November 15, 2007

TSAR Publications, a Canadian press, has published a new collection of Peretz Markish’s poetry.
For those who are not familiar, Markish had been one of the most popular Yiddish poets in the early part of the 20th century. He was known for his frequent travel and his boundless energy in organizing public readings, literary journals and academic conferences. During a stint in Warsaw in 1921, he brought together several like-minded Yiddish writers and formed a group called “The Gang.”
Unfortunately, Markish may be known as much for the way he died for as he is for the way he lived: the Yiddish writer was one of the 13 Soviet Jews executed in 1952 in Moscow’s Lubyanka prison as part of the ‘Night of the Murdered Poets.’ Josef Stalin ordered Markish and the others put to death for their participation in the Jewish Anti-Fascist Committee.
Prior to his murder at the hands of the state, Markish had extolled the virtues of the Soviet experiment in his poetry.
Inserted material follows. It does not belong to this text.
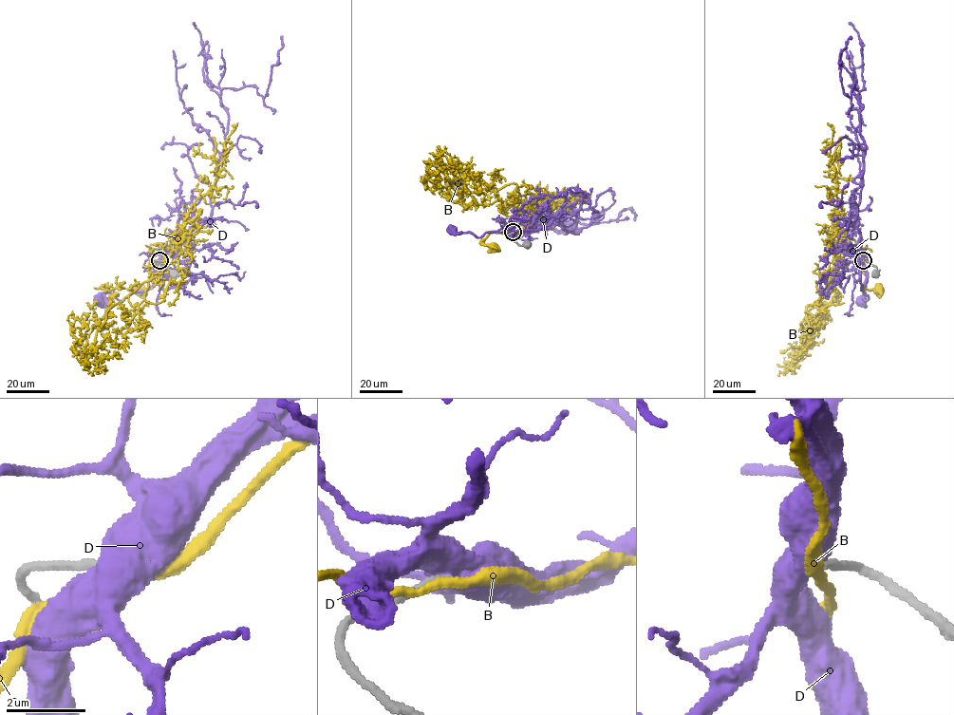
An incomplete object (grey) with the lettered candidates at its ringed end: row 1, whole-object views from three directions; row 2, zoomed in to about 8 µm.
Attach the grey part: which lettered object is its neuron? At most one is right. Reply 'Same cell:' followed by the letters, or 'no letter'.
Same cell: no letter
He was even awarded the Order of Lenin in 1939.
Markish also wrote poetry to express the grief and sorrow caused by the extermination of the Jews during the second World War.
The 200-page volume published by TSAR, titled “Inheritance,” includes English translations by Mary Schulman and a foreward by Elie Wiesel, who wrote of Markish: “One must read what he wrote in his own time to understand the grandeur of his soul and the profound nature of his pain.”